Flash: The phrase should be "balanced and fair," not "fair and balanced."

At least that's according to the guy who wrote the rulebook—or in this case the mission statement—Fox News Channel Chairman and architect Roger Ailes.

In accepting The Media Institute's Freedom of Speech Award at a dinner in Washington Wednesday night, Ailes read from the mission statement for the channel he wrote nine years ago: "Fox News Channel is commited to providing viewers with more factual information in a balanced and fair presentation....Our motto is "we report, you decide..."

Either way, Ailes has built the channel into a cable news power by leading, by making complex things simple, and by getting 85 CNBC staffers to exit with him and help build the channel, according to his friend, Alan Frank, Post-Newsweek Stations President, who introduced Ailes.

"A freedom of speech award for [Roger] Ailes, this is a dangerous moment," said Ailes. It went on to be a moment to take shots at Judith Miller and CBS before defending speech and America.

Ailes called himself a big fan of freedom of speech, but added that "some think I ought to be the one exception."

"I was told I was coming to get the "Protecting Your Confidential Sources At Any Cost Even If They Don't Want To Be Protected Judith Miller Award," said Ailes, guaranteeing himself a laugh at the expense of Miller and the ongoing questions about how much her source wanted to be protected (she stayed in jail 85 days not to give up the name).
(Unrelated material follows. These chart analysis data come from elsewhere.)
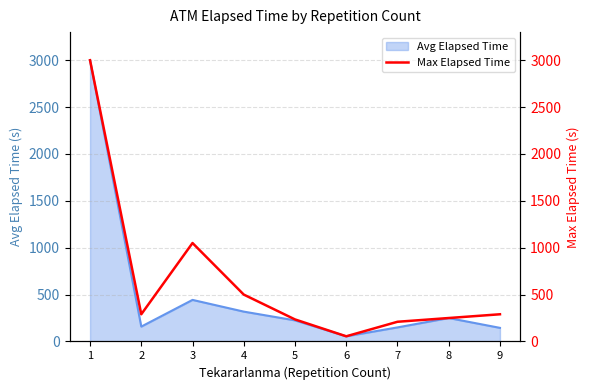

Rank the categories by value from lowest to highest.

6, 7, 5, 8, 2, 9, 4, 3, 1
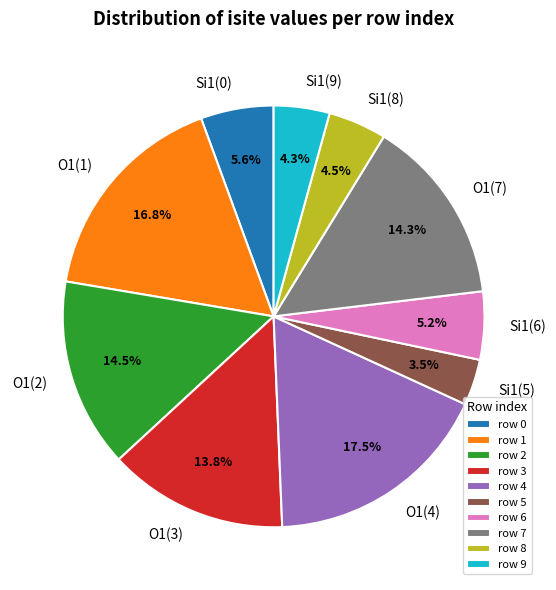

How many slices are in this pie chart?

10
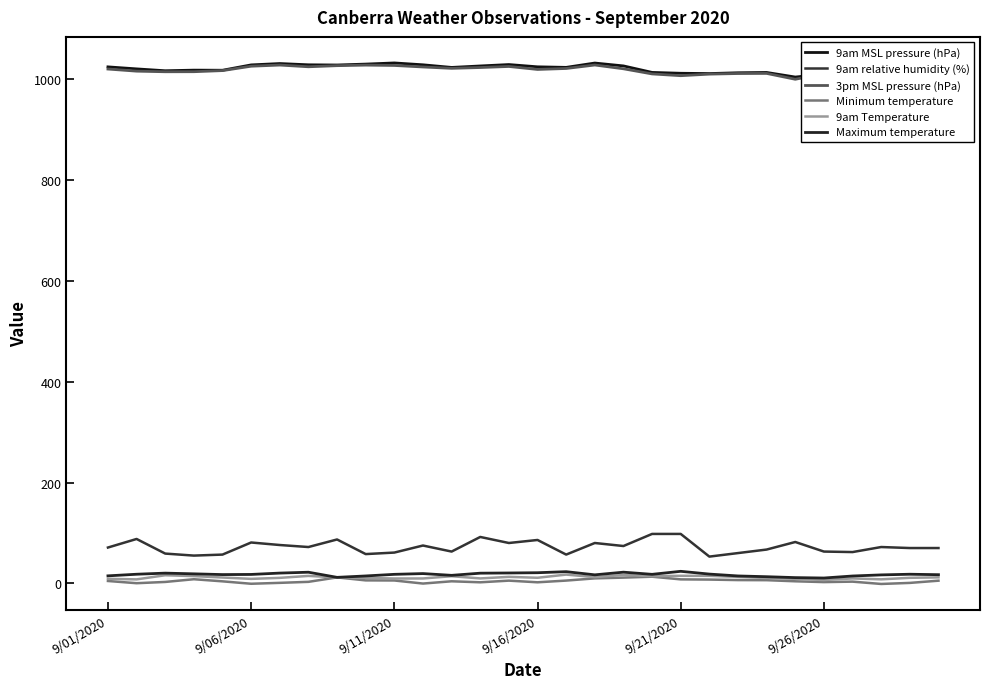

What is the difference between the maximum and minimum values in the Minimum temperature series?

14.4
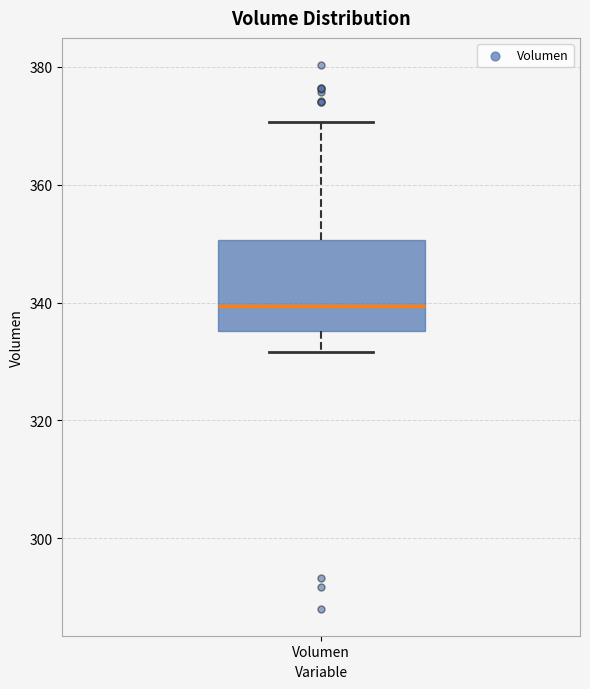

Read this box plot against the y-axis: the position of the median line, the range covered by the box, and the ends of both whiskers. The values are not printed on the chart, so give them approximately, as read against the axis.

median 340, box 336 to 350, whiskers 332 to 370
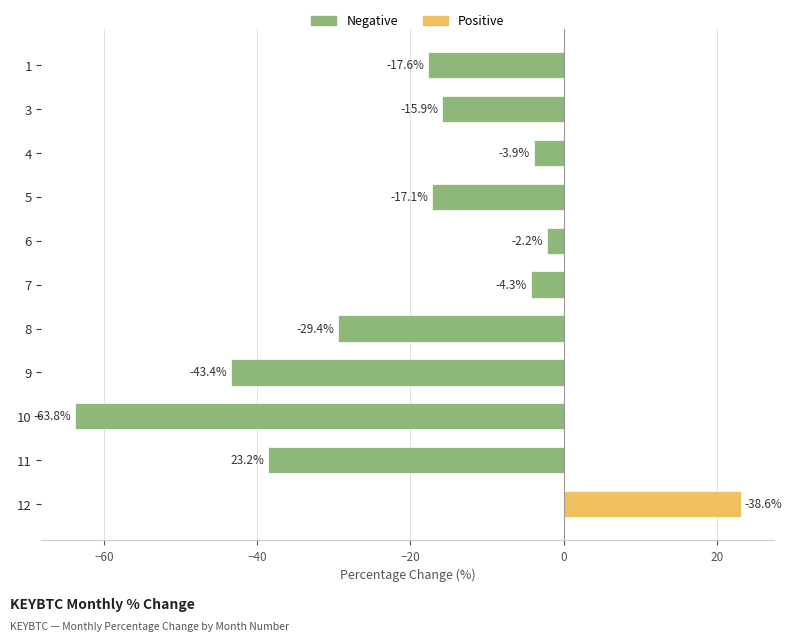

What is the value of the 10th bar from the left?

-38.6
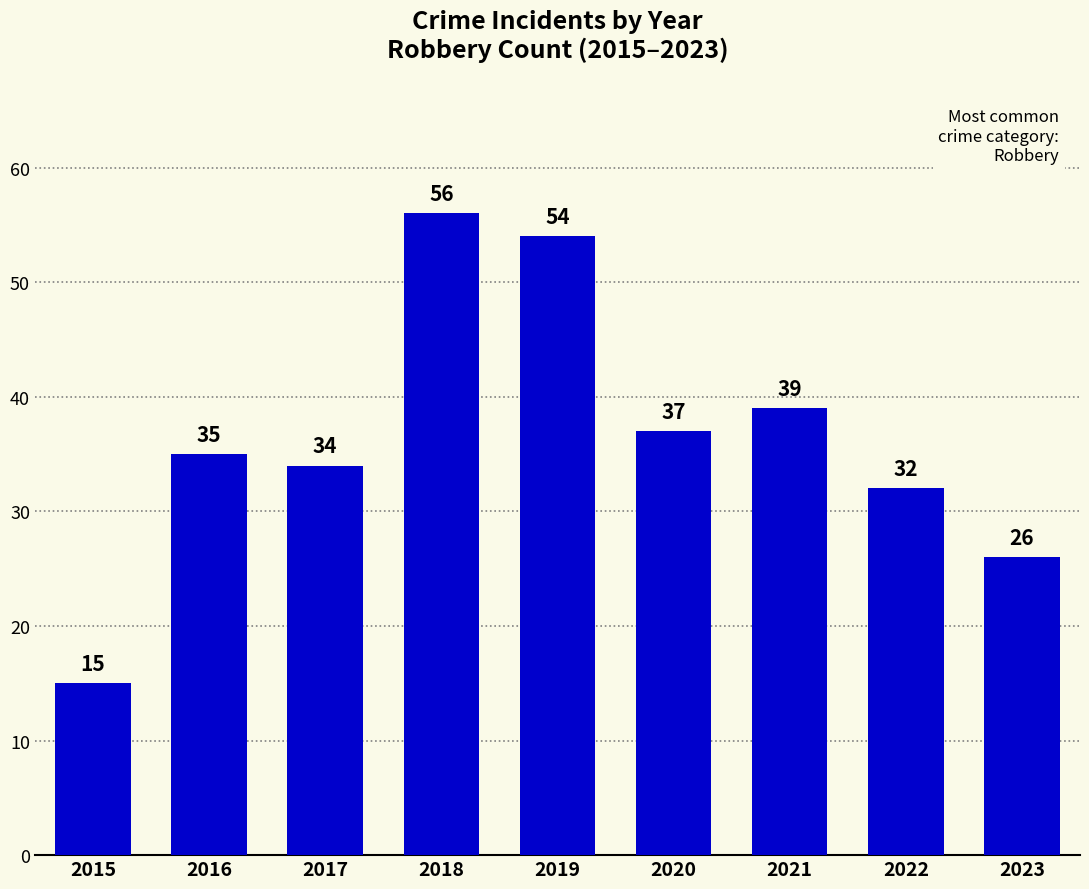

What is the average value?

36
Ailes said he had gotten a congratulatory telegram from the news staff at CBS. "My staff is now examining it. They think it's a fake."

Ailes says he believes in "appropriate" speech, but has "gone so far as to defend Howard Stern."

But he has gone even farther, he said, "defending employees for saying wild things like "God Bless America, the double whammy of political incorrectness."

Ailes didn't stop at speech, saying he defended the "over 20" basic rights enumerated, all essential to liberty," warning against taking liberties with those rights by ex post facto overinterpretation.

He focused on the freedom of religion, the free exercise thereof he said should be protected at all times.

"They can't make you have a religion, and they can't stop you from practicing it anywhere. That just doesn't seem right," he said sarcastically. "It must mean something that's not in there."

His point: The framers of the Constitution meant what they wrote.

"Freedom of the press is the lifeblood of journalism," he concluded."Most journalists are fine people," he said. "Hundreds are locked up or killed every year for trying to do their jobs."

Ailes was unapologetic in his praise for America, with all its problems, saying he sometimes had to remind his collegues that, "while freedom of the press is the central pillar of democracy, freedom of the press did not invent democracy. It is democracy that is the structure, the support and the cradle of freedom of the press. So, at Fox we investigate anything, finding the truth we'll report it, but we don't get up every morning assuming our country is guilty."

"Because as individuals we demand the right to be innocent until proven guilty, we allow that same privilege to the country."